EXERCISE:
Return the lines of each item below verbatim, with nothing changed, added, or left out.

SUPPLIED INFORMATION:
━━━━
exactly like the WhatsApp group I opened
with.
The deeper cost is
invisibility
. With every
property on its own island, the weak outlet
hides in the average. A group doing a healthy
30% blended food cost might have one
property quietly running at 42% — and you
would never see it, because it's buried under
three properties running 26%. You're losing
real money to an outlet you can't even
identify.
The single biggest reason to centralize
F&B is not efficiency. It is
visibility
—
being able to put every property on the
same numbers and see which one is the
━━━━
EXERCISE OUTPUT:
exactly like the WhatsApp group I opened
with.
The deeper cost is
invisibility
. With every
property on its own island, the weak outlet
hides in the average. A group doing a healthy
30% blended food cost might have one
property quietly running at 42% — and you
would never see it, because it's buried under
three properties running 26%. You're losing
real money to an outlet you can't even
identify.
The single biggest reason to centralize
F&B is not efficiency. It is
visibility
—
being able to put every property on the
same numbers and see which one is the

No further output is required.